======== TEXT SHOWN

The primary endpoint of our study was the number of patients with prehospital seizures transported to hospital, their characteristics and the reason for transportation. Since patients with their first seizure should be assessed at a hospital, they were grouped by known epilepsy and their baseline condition. Patients who were transported to Klinikum rechts der Isar, a university hospital of the Technical University Munich, could be followed up further. No further information is available on patients left at the scene where no hospital admission was made. With regard to the secondary outcome of length of hospital stay, this remains only a monocentric study. Other hospitals could not be assessed to data protection regulation. As a secondary endpoint, we evaluated patients who remained in the hospital beyond a period of initial monitoring (> 1 days) and their length of stay. These were compared with the cohort of patients, who were seen as outpatients or remained in the hospital for less than 1d. Finally, a comparison was made between the transport indications given by the emergency physician and the patients' length of hospital stay.

================

WORK REQUEST 1: From the passage on the seizure study's endpoints, list each thing the primary endpoint consisted of.
WORK REQUEST 2: Continue the passage on the seizure study's endpoints from the point where it stops.

======== GIVEN RECORDS

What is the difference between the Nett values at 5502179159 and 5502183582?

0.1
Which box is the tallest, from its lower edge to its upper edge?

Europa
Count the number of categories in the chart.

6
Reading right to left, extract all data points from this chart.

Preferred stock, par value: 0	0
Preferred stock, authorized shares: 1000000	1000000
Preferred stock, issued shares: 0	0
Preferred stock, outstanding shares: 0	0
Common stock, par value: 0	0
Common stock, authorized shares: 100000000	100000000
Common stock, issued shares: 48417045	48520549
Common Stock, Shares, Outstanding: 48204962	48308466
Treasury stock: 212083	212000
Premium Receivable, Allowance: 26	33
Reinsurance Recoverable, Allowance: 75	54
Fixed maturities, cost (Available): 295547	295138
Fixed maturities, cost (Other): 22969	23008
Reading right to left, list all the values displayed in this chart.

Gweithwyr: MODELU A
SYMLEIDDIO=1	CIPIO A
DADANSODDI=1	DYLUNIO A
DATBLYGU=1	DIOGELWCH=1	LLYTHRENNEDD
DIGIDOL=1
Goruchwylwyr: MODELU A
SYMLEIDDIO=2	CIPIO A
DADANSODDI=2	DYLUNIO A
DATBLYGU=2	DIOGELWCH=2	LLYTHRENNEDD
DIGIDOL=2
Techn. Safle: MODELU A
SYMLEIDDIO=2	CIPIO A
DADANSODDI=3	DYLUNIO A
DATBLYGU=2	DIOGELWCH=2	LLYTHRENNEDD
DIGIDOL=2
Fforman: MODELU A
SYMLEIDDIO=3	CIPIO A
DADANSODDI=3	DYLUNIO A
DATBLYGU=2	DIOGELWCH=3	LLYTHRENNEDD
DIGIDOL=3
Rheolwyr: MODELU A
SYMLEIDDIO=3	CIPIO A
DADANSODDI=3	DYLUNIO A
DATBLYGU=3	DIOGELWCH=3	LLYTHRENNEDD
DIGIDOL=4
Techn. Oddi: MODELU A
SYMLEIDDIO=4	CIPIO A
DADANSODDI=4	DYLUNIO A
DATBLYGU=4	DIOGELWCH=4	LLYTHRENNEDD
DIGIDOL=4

================

FINAL ANSWER 1:
The number of patients with prehospital seizures transported to hospital
Their characteristics
The reason for transportation

FINAL ANSWER 2:
Exposures and predictors

All medical parameters, that were available upon arrival of the medical emergency team and potentially influenced the decision whether to transport the patient, were used as predictors. These were gender, GCS at EMS arrival, first occurrence of a seizure, abuse of alcohol and, if the patient was still convulsing or had status epilepticus. Additionally, comorbidities and the circumstances surrounding the seizure such as traumatic brain injury, clinical signs of seizures (e.g. urinary incontinence, generalized seizure, signs of infection) or blood sugar levels requiring the administration of glucose were included into the analysis. The category ‘pre-existing cerebral damage’ was defined as patients with an existing brain tumor or metastases, intracranial hemorrhage and stroke, malformations or prior infantile brain damage. The condition "Traumatic brain injury" represents the reason for calling the emergency medical services. Out-of-hospital treatment was defined as the need for general anesthesia or securing the airway. The number of medications required was recorded. A high amount of administered medication or the need for general anesthesia was defined as complex initial care. In regards to the category ‘benzodiazepine administered’ we assumed an emergency physician to administer these only, if the physician considered the patient at risk for status epilepticus. Additional data about the necessity of hospitalization and the subsequent clinical course was only available for patients who were transported to the university hospital “Klinikum rechts der Isar” because of data protection regulations.

In a second analysis, we examined the trajectory of patients who were admitted to our hospital regarding their hospital length of stay and mortality.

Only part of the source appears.